[EXERCISE PROMPT]:
Arrange the text read from the four entries as a JSON list of strings, one string per line and no strings for blank lines. Leave the pictures out.

[MATERIAL PROVIDED]:

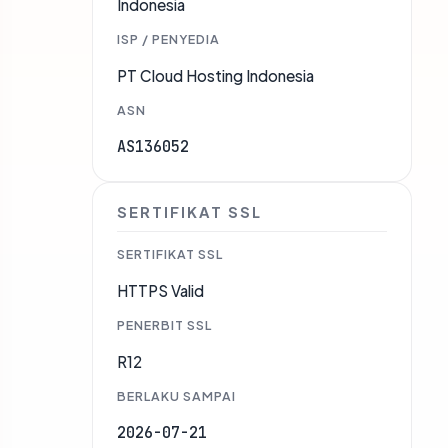
Indonesia
ISP / PENYEDIA
PT Cloud Hosting Indonesia
ASN
AS136052
SERTIFIKAT SSL
SERTIFIKAT SSL
HTTPS Valid
PENERBIT SSL
R12
BERLAKU SAMPAI
2026-07-21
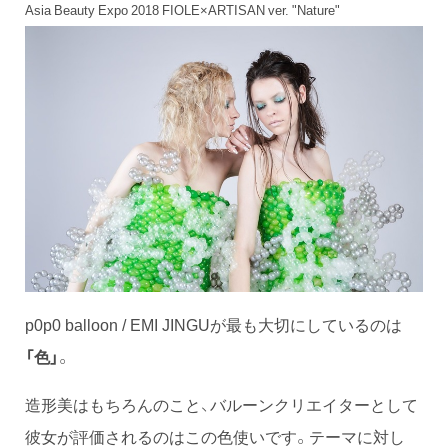
Asia Beauty Expo 2018 FIOLE×ARTISAN ver. "Nature"
p0p0 balloon / EMI JINGUが最も大切にしているのは
「色」
。
造形美はもちろんのこと、バルーンクリエイターとして
彼女が評価されるのはこの色使いです。テーマに対し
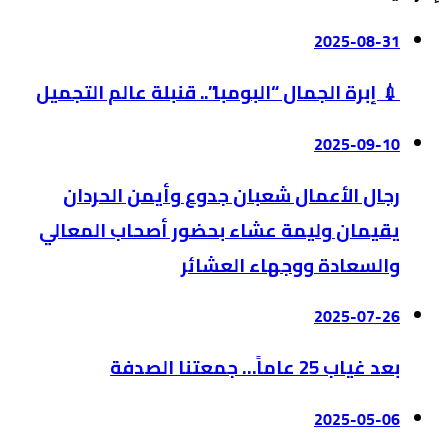
2025-08-31
💉 إبرة الجمال “البومبا”.. قنبلة عالم التجميل
2025-09-10
رجال الأعمال شعبان جدوع وأيمن الحردان
يقيمان وليمة عشاء بحضور أصحاب المعالي
والسعادة ووجهاء العشائر
2025-07-26
بعد غياب 25 عاماً… جمعتنا الصدفة
2025-05-06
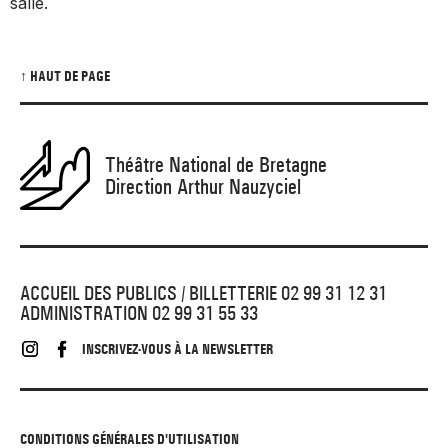
salle.
↑ HAUT DE PAGE
Théâtre National de Bretagne
Direction Arthur Nauzyciel
ACCUEIL DES PUBLICS / BILLETTERIE 02 99 31 12 31
ADMINISTRATION 02 99 31 55 33
INSCRIVEZ-VOUS À LA NEWSLETTER
CONDITIONS GÉNÉRALES D'UTILISATION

[COMPLETED TASK]:
[
  "Indonesia",
  "ISP / PENYEDIA",
  "PT Cloud Hosting Indonesia",
  "ASN",
  "AS136052",
  "SERTIFIKAT SSL",
  "SERTIFIKAT SSL",
  "HTTPS Valid",
  "PENERBIT SSL",
  "R12",
  "BERLAKU SAMPAI",
  "2026-07-21",
  "Asia Beauty Expo 2018 FIOLE×ARTISAN ver. \"Nature\"",
  "p0p0 balloon / EMI JINGUが最も大切にしているのは",
  "「色」",
  "。",
  "造形美はもちろんのこと、バルーンクリエイターとして",
  "彼女が評価されるのはこの色使いです。テーマに対し",
  "2025-08-31",
  "💉 إبرة الجمال “البومبا”.. قنبلة عالم التجميل",
  "2025-09-10",
  "رجال الأعمال شعبان جدوع وأيمن الحردان",
  "يقيمان وليمة عشاء بحضور أصحاب المعالي",
  "والسعادة ووجهاء العشائر",
  "2025-07-26",
  "بعد غياب 25 عاماً… جمعتنا الصدفة",
  "2025-05-06",
  "salle.",
  "↑ HAUT DE PAGE",
  "Théâtre National de Bretagne",
  "Direction Arthur Nauzyciel",
  "ACCUEIL DES PUBLICS / BILLETTERIE 02 99 31 12 31",
  "ADMINISTRATION 02 99 31 55 33",
  "INSCRIVEZ-VOUS À LA NEWSLETTER",
  "CONDITIONS GÉNÉRALES D'UTILISATION"
]